PROBLEM DETAILS>
Where a line of the following data contains the string "Киеве", include it in the tally. Report the total alone.
•••••
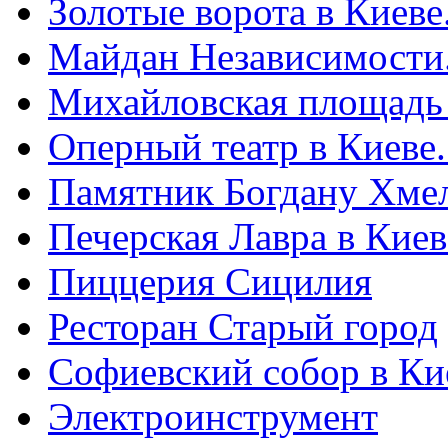
Золотые ворота в Киеве
Майдан Независимости
Михайловская площадь
Оперный театр в Киеве
Памятник Богдану Хме
Печерская Лавра в Киеве
Пиццерия Сицилия
Ресторан Старый город
Софиевский собор в Ки
Электроинструмент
•••••
EXERCISE RESPONSE>
3